* **Metne İlişkin Sorular**
a - Roma gezisi metnine göre aşağıdaki soruları yanıtlayınız.
(i) İlk gün hangi metro hattı kullanılıyor?
(ii) Andy Warhol sergisinin biletleri kişi başı kaç Euro?
(iii) Sergi girişindeki hediyelik eşya kısmından ne satın alınıyor?
b - Aşağıdaki ifadelerin Roma gezisi metniyle uyuşup uyuşmadığını evet ya da hayır olarak belirtiniz ve her cevabı metinden belirleyici sözcüklerle alıntılayarak destekleyiniz.
(i) Plana göre metrodan Flaminio durağında inilecektir.
(ii) Pizza, Via Del Corso üzerindeki bir mağazadan alınmaktadır.
(iii) Hediyelik eşya kısmı sergi girişinin sol tarafında yer almaktadır.

* **Verilen Metin**
◇ ◇ ◇ ◇
İlk gün A hattını kullanıyoruz.  Planımız Flaminio durağında inip, Popolo meydanında biraz soluklanıp Spagna, Barberini ve Repubblica duraklarının olduğu istikameti yürüyerek dönmek.  Zaten görülmesi gereken yerlerin büyük bir kısmı da bu istikamette bulunuyor.  Ve inanın hepsi birbirine yürüme mesafesinde.  Gitmeden önce, görmek istediğimiz her yeri sığdırdığım üç günlük bir Roma gezi planı hazırlamış olduğumdan ilk keşif günümüzde yalnızca gözümüzü doyuruyoruz.  Popolo meydanından Via Del Corso'ya, yani Roma'da yönümüzü birçok kez bulmamızı sağlayacak markalar caddesine geçiyoruz.  Cadde üzerinde birçok kafe ve mağaza var.  Kaldırımlardaki müzisyenler kulağımızın pasını alıyor.  Ama rengarenk kostümleriyle turistlerle fotoğraf çektirmek için bekleyenlere dikkat.  Elimizdeki GoPro ile çekim yaptığımızı görenlerden biri 'Honeeey' diye bağırarak peşimden koşmaya başlıyor.  Ben de 'We have no moneeeey' diyerek ondan zor da olsa kurtulmayı başarıyorum.  Karnımız iyice kazınmaya başladığından ara sokaklardan birine girip, gözümüze kestirdiğimiz bir yerden birkaç dilim pizza alıyoruz.  Peroni ile ilk tanışıklığımız da burada başlıyor.
Karnımızı doyurduktan sonra yürüyüşümüze kaldığımız yerden devam ediyoruz.  Termini'den çıkışımızdan itibaren gördüğümüz bir afiş yeniden dikkatimi çekiyor.  İstanbul'da bir türlü fırsatını bulup gidemediğim Andy Warhol sergisi Roma'da karşıma çıkıyor.  Şans eseri serginin açıldığı binanın önünden geçiyoruz.  Andy Warhol'a duyduğum hayranlığı bilen Efe elimden tutup beni içeri sokuyor.  Biletler kişi başı 14 Euro.  Bu sergiyi daha sonraki bir zamana erteleyebileceğimi düşünerek bu sevdadan vazgeçiyorum. 
Fakat sergi girişinde hemen sağ taraftaki hediyelik eşya kısmına göz atmadan da dönmüyoruz.  Kendimize Andy Warhol temalı birer magnet alıyoruz.  Tam çıkarken Efe yine elimden tutup, 'bu tarafa' diyerek beni çekiştirmeye başlıyor.  Nasıl olduğunu anlamadığımız bir şekilde serginin çıkışından içeri giriyoruz ve kendimizi Warhol'un muhteşem tablolarının ortasında buluyoruz. 
Ben Andy Warhol'a doymuş olmanın verdiği keyifle, Efe de hem beni mutlu etmiş olmanın hem de cebinde kalan 28 Euronun verdiği mutlulukla orayı terk ediyoruz.
◇ ◇ ◇ ◇
* **Kaynak Kayıtlar**
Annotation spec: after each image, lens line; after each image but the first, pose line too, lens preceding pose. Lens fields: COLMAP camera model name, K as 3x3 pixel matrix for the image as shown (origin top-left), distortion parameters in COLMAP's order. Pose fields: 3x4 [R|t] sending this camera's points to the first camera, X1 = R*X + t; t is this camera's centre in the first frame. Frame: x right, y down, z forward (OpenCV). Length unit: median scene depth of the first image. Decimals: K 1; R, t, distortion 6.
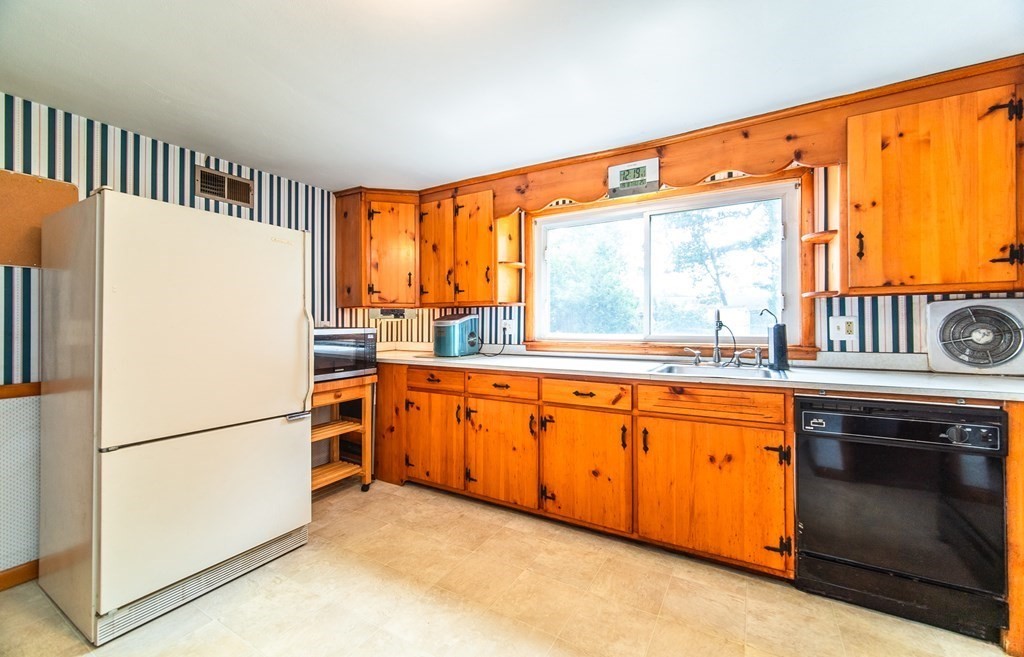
◇ ◇ ◇ ◇
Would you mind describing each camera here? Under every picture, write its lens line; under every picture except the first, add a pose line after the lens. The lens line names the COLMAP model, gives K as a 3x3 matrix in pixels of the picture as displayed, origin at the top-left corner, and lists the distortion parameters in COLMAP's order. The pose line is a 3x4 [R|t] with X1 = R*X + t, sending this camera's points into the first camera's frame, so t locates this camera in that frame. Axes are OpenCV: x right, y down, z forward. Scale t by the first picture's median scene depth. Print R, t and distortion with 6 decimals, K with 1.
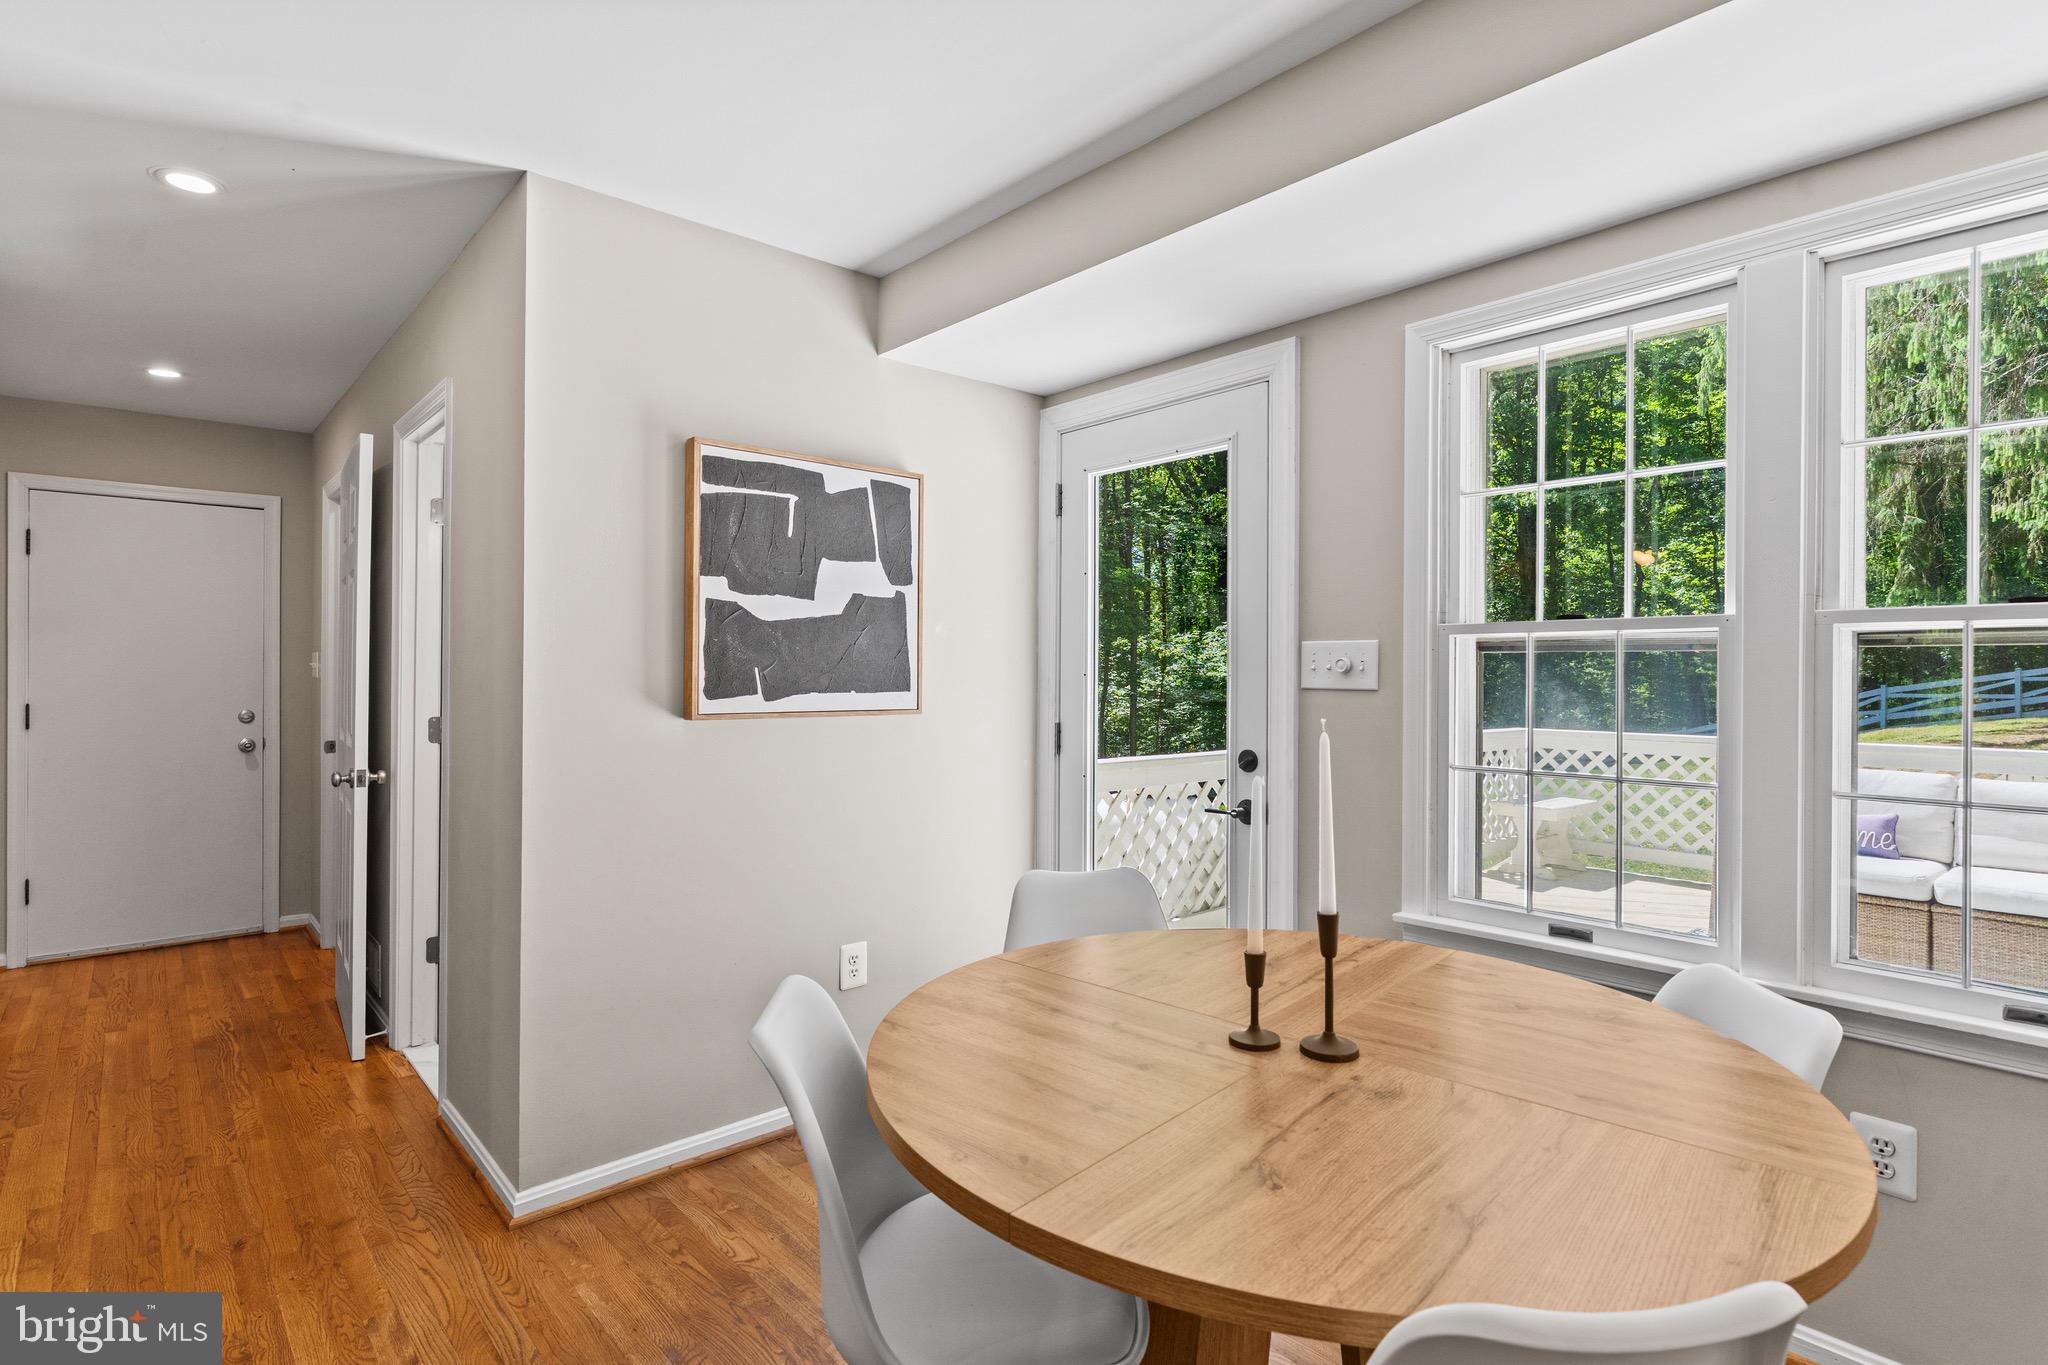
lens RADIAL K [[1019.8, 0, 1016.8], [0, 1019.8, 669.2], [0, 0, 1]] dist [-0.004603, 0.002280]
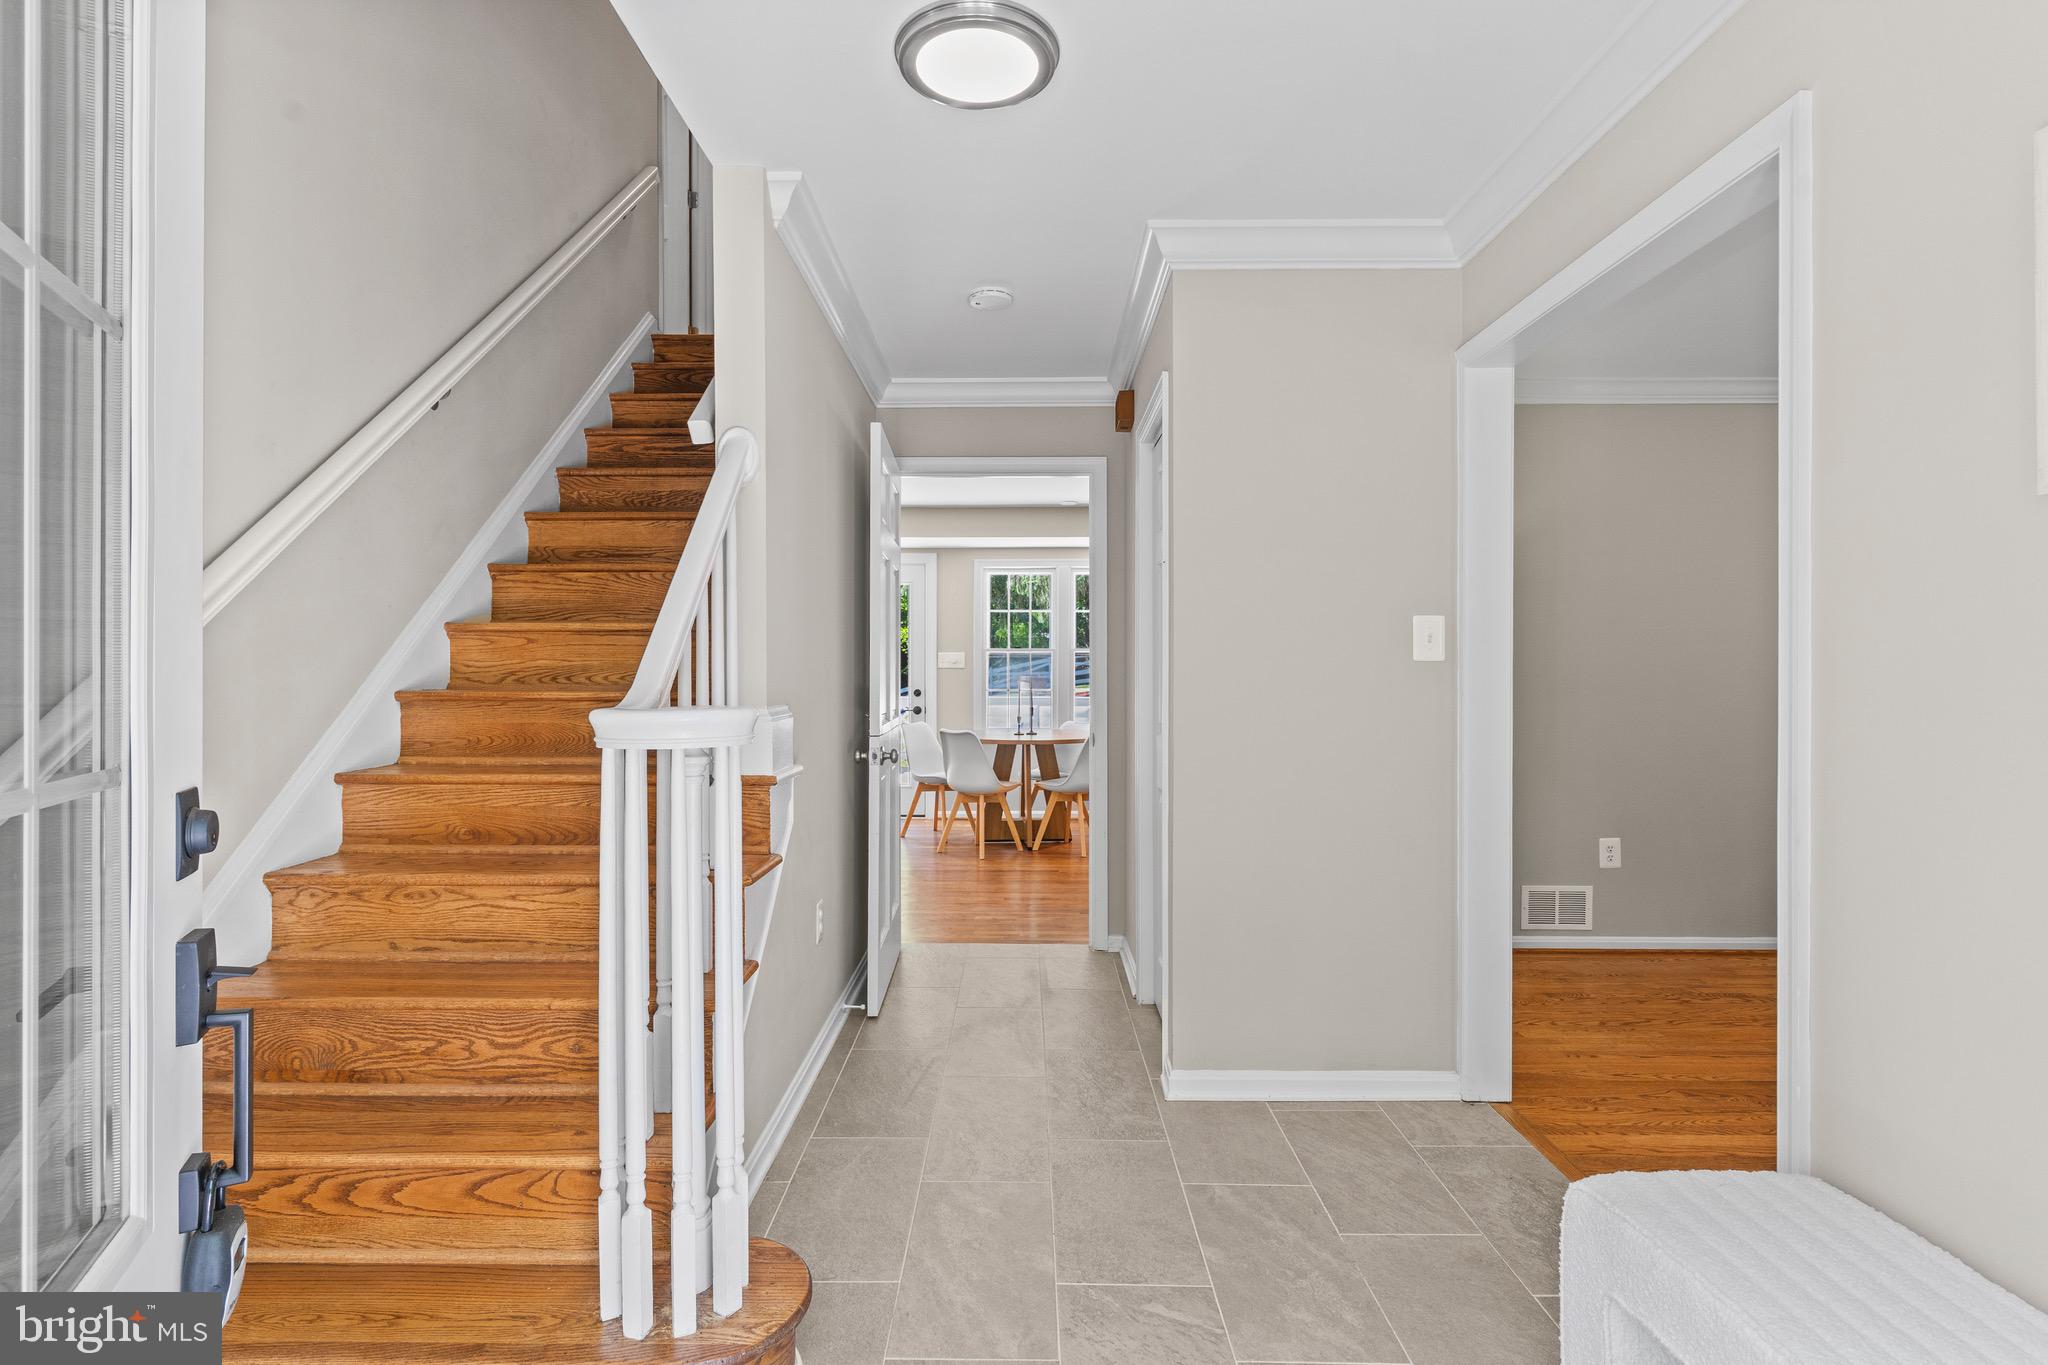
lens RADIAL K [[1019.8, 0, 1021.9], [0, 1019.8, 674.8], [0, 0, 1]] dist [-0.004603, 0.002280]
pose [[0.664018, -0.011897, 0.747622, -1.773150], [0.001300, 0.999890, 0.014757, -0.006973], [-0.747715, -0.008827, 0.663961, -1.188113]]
◇ ◇ ◇ ◇
* **Alıştırma Sonuçları**
a -
(i) A hattı.
(ii) 14 Euro.
(iii) Andy Warhol temalı birer magnet.

b -
(i) Evet: "Planımız Flaminio durağında inip"
(ii) Hayır: "ara sokaklardan birine girip, gözümüze kestirdiğimiz bir yerden birkaç dilim pizza alıyoruz"
(iii) Hayır: "sergi girişinde hemen sağ taraftaki hediyelik eşya kısmına"